「アメリカ黒幕説」の唯一の根拠は、柳井俊二氏という一人の日本人の存在である。
人民日報や新華通信社の主張によると、元駐米大使である日本外交官の柳井俊二氏は、国際海洋裁判所裁判所長の在任中、オランダ・ハーグの仲裁裁判所の仲裁裁判官の5人中4人を任命したという。だからこそ、中国に不利な裁定が出たわけである、というのだ。中国側はまさにこの一点を以って、南シナ海裁定は「アメリカ主導、日本加担の茶番」だと認定した。
正気な人ならば、この程度の根拠による「黒幕説」はこじつけにもならない荒唐無稽なものであると一目で分かるだろう。反論にも値しないような出鱈目というしかない。
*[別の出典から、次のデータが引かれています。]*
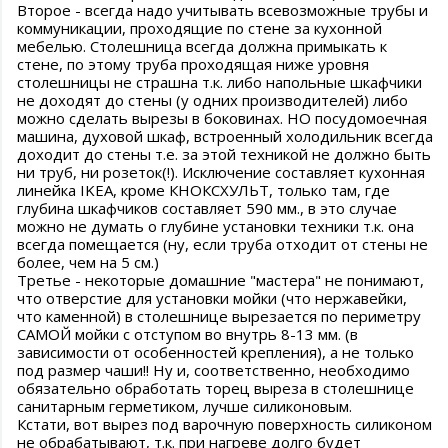
Второе - всегда надо учитывать всевозможные трубы и
коммуникации, проходящие по стене за кухонной
мебелью. Столешница всегда должна примыкать к
стене, по этому труба проходящая ниже уровня
столешницы не страшна т.к. либо напольные шкафчики
не доходят до стены (у одних производителей) либо
можно сделать вырезы в боковинах. НО посудомоечная
машина, духовой шкаф, встроенный холодильник всегда
доходит до стены т.е. за этой техникой не должно быть
ни труб, ни розеток(!). Исключение составляет кухонная
линейка IKEA, кроме КНОКСХУЛЬТ, только там, где
глубина шкафчиков составляет 590 мм., в это случае
можно не думать о глубине установки техники т.к. она
всегда помещается (ну, если труба отходит от стены не
более, чем на 5 см.)
Третье - некоторые домашние "мастера" не понимают,
что отверстие для установки мойки (что нержавейки,
что каменной) в столешнице вырезается по периметру
САМОЙ мойки с отступом во внутрь 8-13 мм. (в
зависимости от особенностей крепления), а не только
под размер чаши!! Ну и, соответственно, необходимо
обязательно обработать торец выреза в столешнице
санитарным герметиком, лучше силиконовым.
Кстати, вот вырез под варочную поверхность силиконом
не обрабатывают, т.к. при нагреве долго будет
しかし中華人民共和国政府は堂々と、まさにこの根拠にもならない「根拠」を以って、アメリカという国を裁定の「黒幕」だと断定し、日本までを「加担者」に仕立ててしまった。中国はそこまでして、一体何を企んでいるのだろうか。
「法への抵抗」から「正義の戦い」へ?
中国政府はそこまで無理をしてでも、アメリカを「黒幕」に仕立てようとしたのには、二つの狙いがあろう。
一つはすなわち、裁判所の裁定それ自体の正当性を根底からひっくり返すことにある。つまり、裁判所を操っているのは自らの覇権を守ろうとするアメリカであり、そして今回の裁定は単なるアメリカの私利私欲から発した謀略の結果であれば、もはや何の公正性も正当性もない。したがって中国政府は当然、それを完全に無視し、拒否することができるのである。
もう一つの狙いは、アメリカを「黒幕」だと決めつけることによって、今回の裁定の一件を、「中国vs仲裁裁判所」の構図から、「中国vs強権国家・アメリカ」という戦いの構図へとすり替えることであろう。中国は最初から仲裁裁判所の裁定を一切拒否する構えであった。しかしそれは、仲裁裁判所に対する中国政府の抵抗だと国際的に認識されていれば、中国の分は悪い。国際社会から「裁判の結果に抵抗する無法者」のように認定されてしまう。
しかしそうではなく、仲裁所は単なる操り人形であって、アメリカという国こそがその「黒幕」であるなら、中国の裁定拒否はもはや「法への抵抗」ではなく、アメリカの強権に対する中国の「正義の戦い」となるのである。
まさにこの二つの理由を以って中国は、宣伝機関の総力を挙げてアメリカを「黒幕」に仕立てようとしていた。それがもし成功していれば、中国は国際法のルールに公然と反抗するような無法国家として見なされるのではなく、むしろアメリカの陰謀に敢然と立ち向かう「勇士」として評価されるのかもしれない。そして、中国政府が今回の窮地からやすやすと脱出できるのではないかと習政権が計算しているのであろう。